The performance of DataProtocol.firstRange(of:) and Collection.firstRange(of:) is different.
func testSearch(dataSize: Int = 10_000_000, segmentSize: Int = 1000) {
let query = Data([1,1,1])
let data = Data(repeating: 0, count: dataSize)
let segments = stride(from: 0, to: dataSize, by: segmentSize)
// Search for `query` in `data` using `Data.firstRange(of:`
var date = Date.now
let result1 = segments.compactMap({ i in
data[i..<i+segmentSize].firstRange(of: query)
})
print(-date.timeIntervalSinceNow) // 1 sec.

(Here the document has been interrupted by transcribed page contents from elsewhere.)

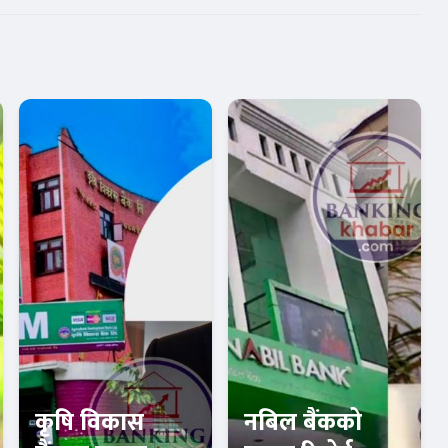
कृषि विकास
नबिल बैंकको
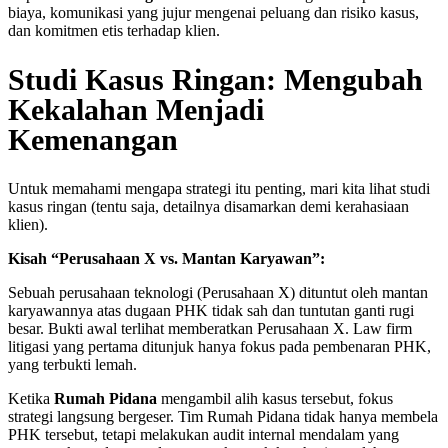
biaya, komunikasi yang jujur mengenai peluang dan risiko kasus,
dan komitmen etis terhadap klien.
Studi Kasus Ringan: Mengubah
Kekalahan Menjadi
Kemenangan
Untuk memahami mengapa strategi itu penting, mari kita lihat studi
kasus ringan (tentu saja, detailnya disamarkan demi kerahasiaan
klien).
Kisah “Perusahaan X vs. Mantan Karyawan”:
Sebuah perusahaan teknologi (Perusahaan X) dituntut oleh mantan
karyawannya atas dugaan PHK tidak sah dan tuntutan ganti rugi
besar. Bukti awal terlihat memberatkan Perusahaan X. Law firm
litigasi yang pertama ditunjuk hanya fokus pada pembenaran PHK,
yang terbukti lemah.
Ketika
Rumah Pidana
mengambil alih kasus tersebut, fokus
strategi langsung bergeser. Tim Rumah Pidana tidak hanya membela
PHK tersebut, tetapi melakukan audit internal mendalam yang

// Search for `query` in `data` using `Collection.firstRange(of:`
date = .now
let result2 = segments.compactMap({ i in
data[i..<i+segmentSize].search(for: query)
})
print(-date.timeIntervalSinceNow) // 4 secs.
assert(result1 == result2)
}
extension Collection {
func search<T: Collection>(for query: T) -> Range<Index>?
where T.Element == Element, Element: Equatable {
firstRange(of: query)
}
}
To fix, I’m explicitly casting it to Data
.
extension Collection {
func search<T: Collection>(for query: T) -> Range<Index>?
where T.Element == Element, Element: Equatable {
if let data = self as? Data, let query = query as? Data {
return data.firstRange(of: query) as? Range<Index>
} else {
return firstRange(of: query)
}
}
}
- This fixes, but doesn’t scale well. Given the method signature is same, how can I write the
search
function such that it picks up the one inDataProtocol
? - In my testing, the search results of both are same. Besides the performance, is there any other difference?